What needs to be done: In the entries below, find the line with "a unique position" and the line with "39 safety communications". Reproduce those two lines and every line between them exactly, and nothing more.

--*--

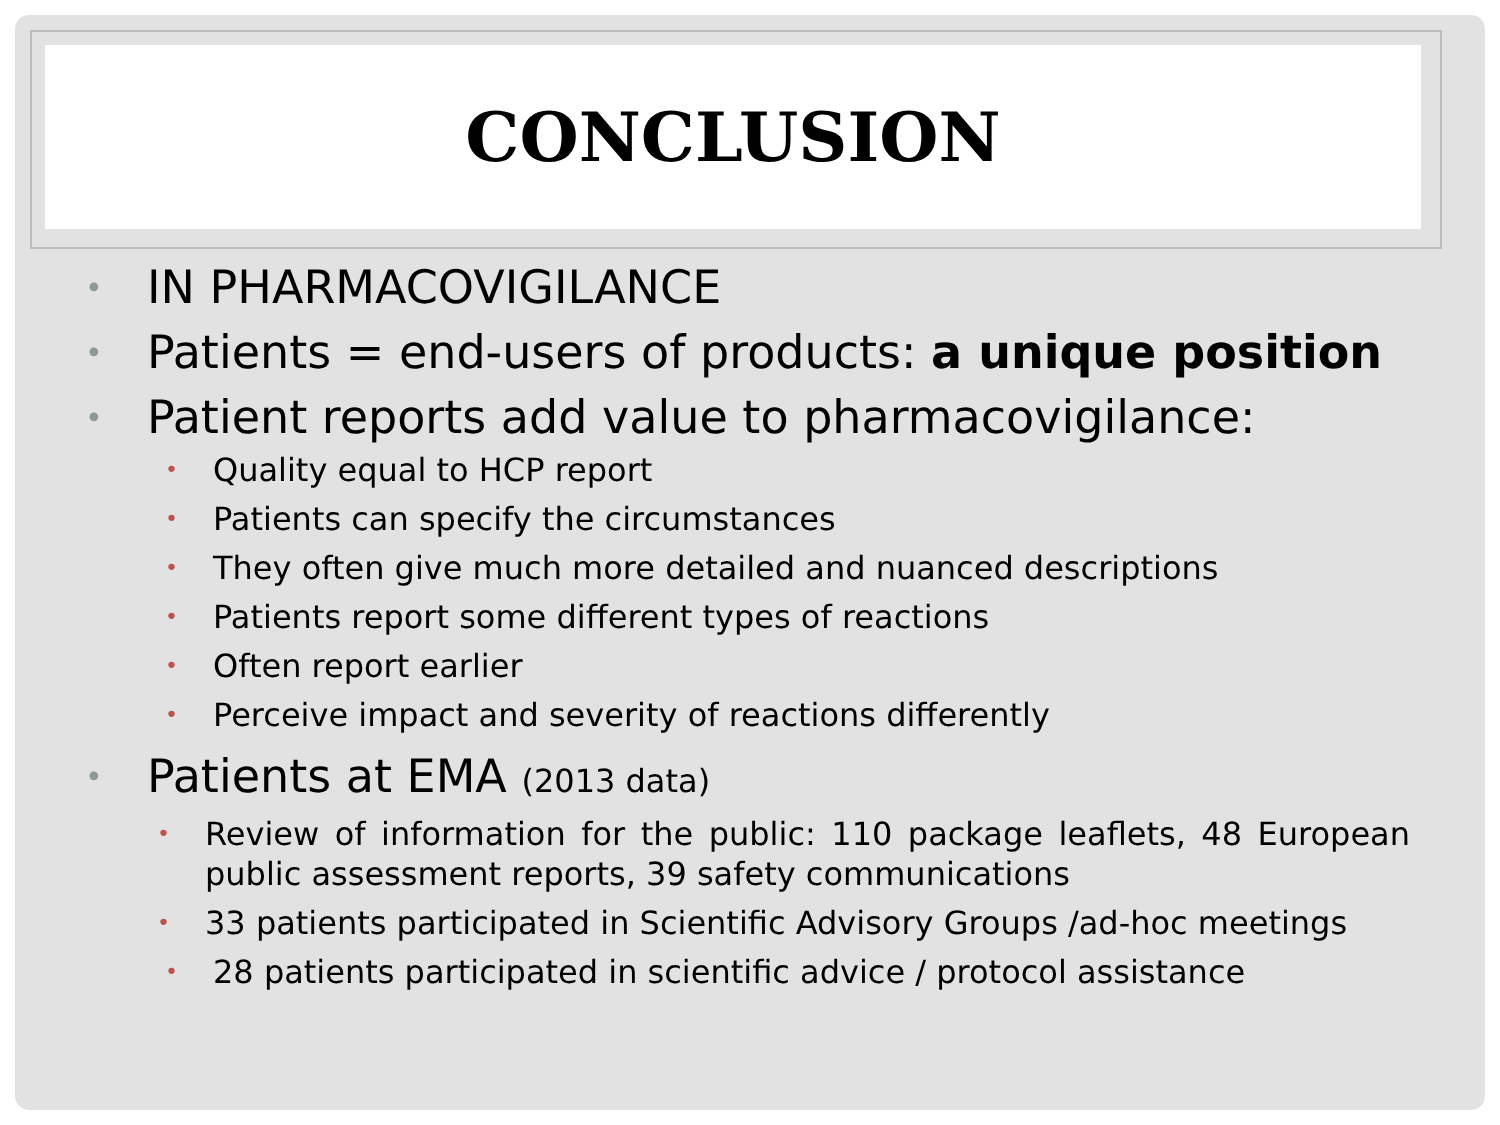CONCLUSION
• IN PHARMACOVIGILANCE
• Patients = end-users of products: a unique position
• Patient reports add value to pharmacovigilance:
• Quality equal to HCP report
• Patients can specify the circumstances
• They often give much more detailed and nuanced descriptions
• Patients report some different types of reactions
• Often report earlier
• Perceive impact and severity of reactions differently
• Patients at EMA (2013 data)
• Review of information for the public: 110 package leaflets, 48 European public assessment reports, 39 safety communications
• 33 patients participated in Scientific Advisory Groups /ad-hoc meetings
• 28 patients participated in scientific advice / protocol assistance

--*--

Answer section:
• Patients = end-users of products: a unique position
• Patient reports add value to pharmacovigilance:
• Quality equal to HCP report
• Patients can specify the circumstances
• They often give much more detailed and nuanced descriptions
• Patients report some different types of reactions
• Often report earlier
• Perceive impact and severity of reactions differently
• Patients at EMA (2013 data)
• Review of information for the public: 110 package leaflets, 48 European public assessment reports, 39 safety communications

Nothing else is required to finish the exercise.